::: Source information

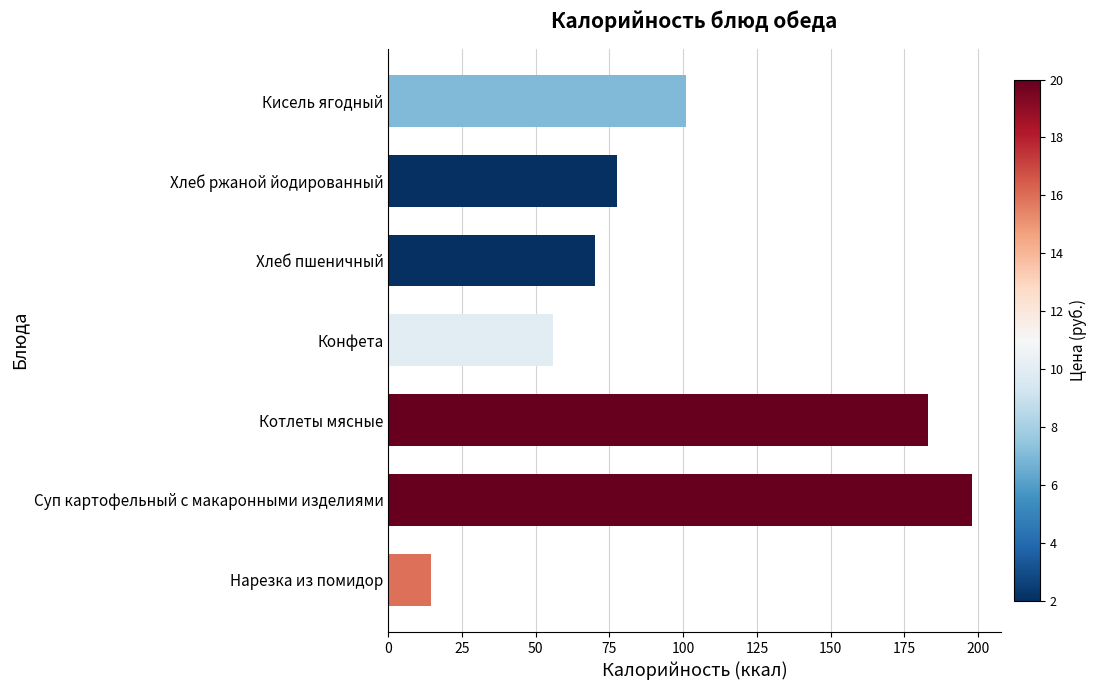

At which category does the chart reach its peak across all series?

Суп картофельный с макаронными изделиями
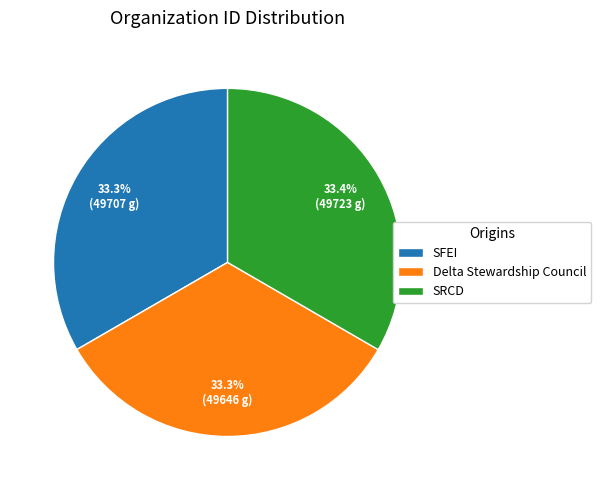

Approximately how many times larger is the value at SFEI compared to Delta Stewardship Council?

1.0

::::::
::: Source information

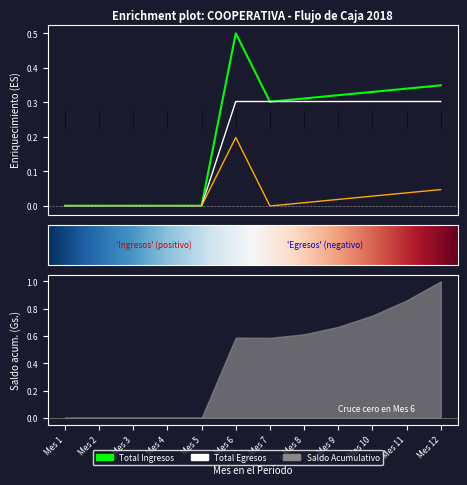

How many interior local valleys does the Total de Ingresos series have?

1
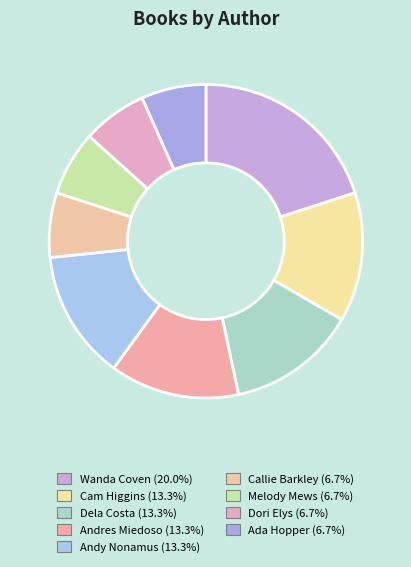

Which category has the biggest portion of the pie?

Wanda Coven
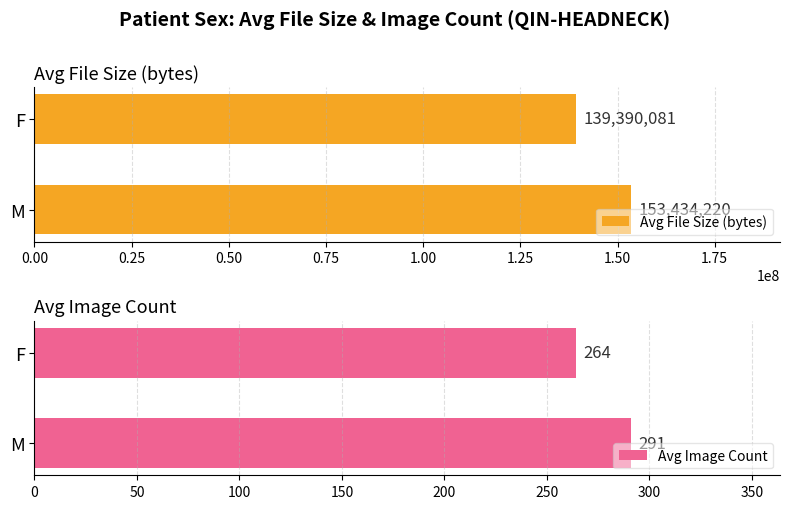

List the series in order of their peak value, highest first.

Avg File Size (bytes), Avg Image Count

::::::

Copy the lines above word for word, from the line with "Wanda Coven" to the line with "Avg File Size (bytes), Avg Image Count", including both of those lines. Leave the pictures out of your copy.

Wanda Coven

List the series in order of their peak value, highest first.

Avg File Size (bytes), Avg Image Count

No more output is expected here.